Fifteen feet away from the two guards, Bolan let loose with the Beretta, one silenced round exploding the radio into chips of circuit board and flying plastic.
"Don't even think about it," Bolan growled as the two men spun to face him. The man on the left, the older of the two, settled back with an expression of anger written across his face as he slowly raised his hands above his head. He didn't spare a glance for the holstered pistol three feet in front of him.
The second guard was young, long-haired and muscular.

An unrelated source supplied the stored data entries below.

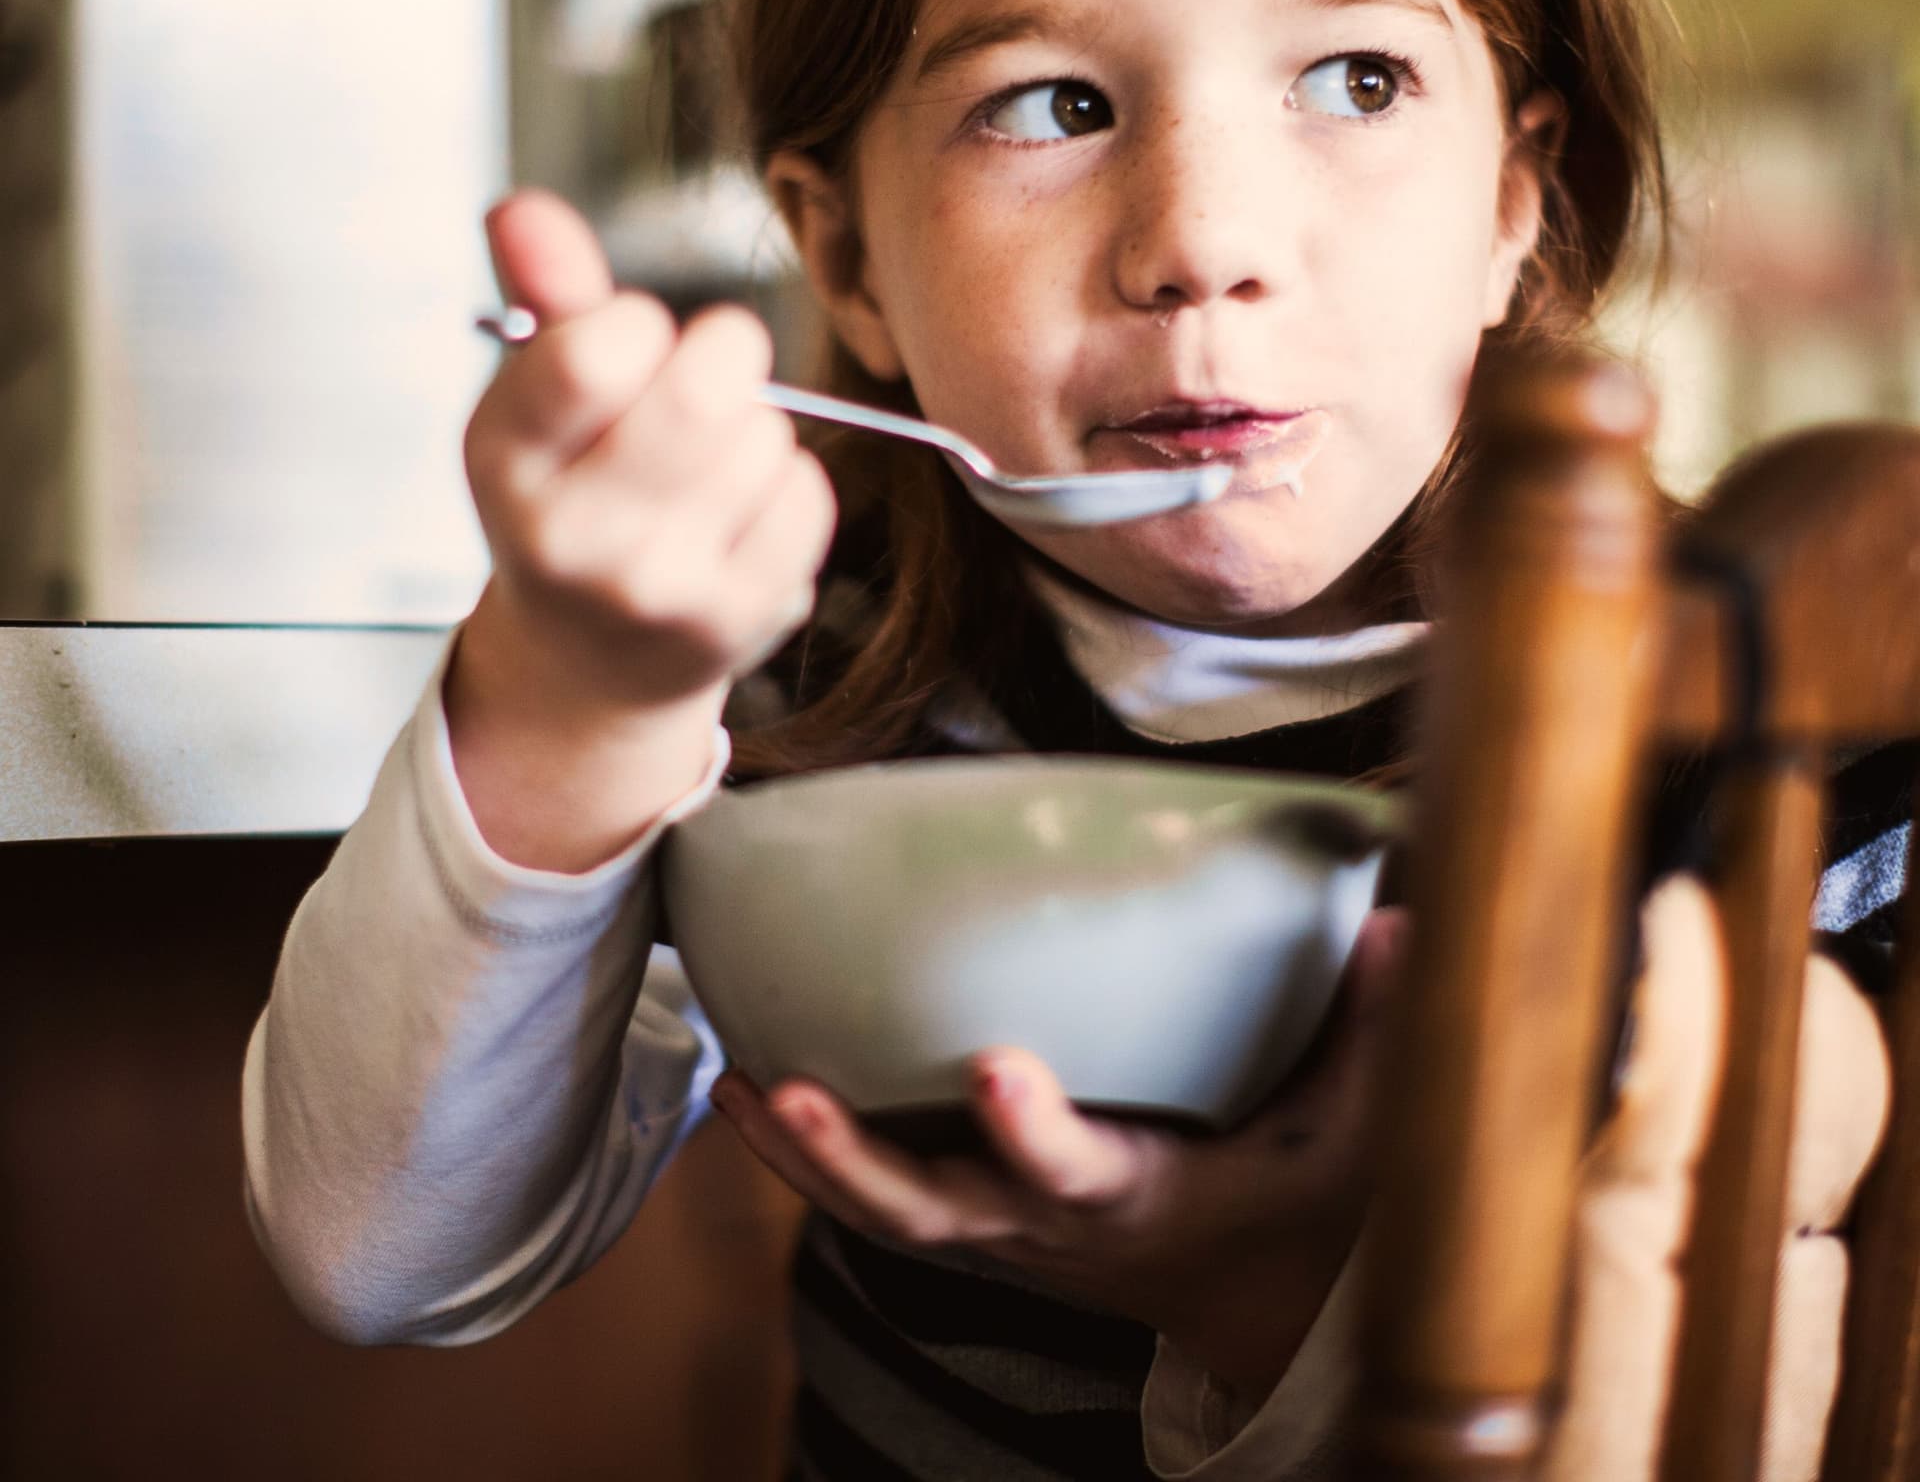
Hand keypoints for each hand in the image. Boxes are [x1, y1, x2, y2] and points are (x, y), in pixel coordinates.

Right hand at [447, 191, 835, 868]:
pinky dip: (788, 486)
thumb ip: (546, 296)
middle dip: (721, 359)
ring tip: (704, 471)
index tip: (628, 347)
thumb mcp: (538, 400)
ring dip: (752, 430)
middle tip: (699, 386)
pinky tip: (740, 515)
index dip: (638, 324)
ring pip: (765, 435)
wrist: (592, 663)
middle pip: (704, 390)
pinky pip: (807, 494)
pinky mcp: (732, 621)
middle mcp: (570, 536)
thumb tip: (522, 208)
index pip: (595, 349)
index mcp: (504, 458)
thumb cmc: (575, 497)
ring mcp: (655, 589)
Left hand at [711, 907, 1407, 1404]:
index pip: (1079, 1177)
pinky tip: (743, 1093)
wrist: (1249, 1304)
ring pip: (878, 1213)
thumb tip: (1406, 921)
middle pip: (929, 1214)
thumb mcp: (1359, 1137)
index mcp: (1141, 1197)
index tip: (995, 1068)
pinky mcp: (973, 1217)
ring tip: (737, 1086)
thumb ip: (1377, 1031)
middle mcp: (1047, 1225)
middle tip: (784, 1093)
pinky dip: (801, 1159)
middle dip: (854, 1162)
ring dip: (797, 1161)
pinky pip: (873, 1196)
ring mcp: (997, 1232)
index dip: (1035, 1135)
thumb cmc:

Eyes flickering back and forth between Bolan and the Uzi just beyond arm's reach telegraphed the kid's foolish impulse.
"Get your..." Bolan barked, but the kid made his move anyway, falling to his left. Battle-trained reflexes gave the proper response, and the Beretta spit a 3-round burst as the guy dived for the Uzi.
All three rounds grouped around the gunner's left ear, blowing his brains in a red hail over his bag of superhero comics. Bolan felt no remorse. The kid's own stupidity in making a suicide play had killed him.
That's what happened when comic-book fantasy was confused with real life.
The surviving gunner raised his hands a little higher, eyes bulging as his companion collapsed across the Uzi.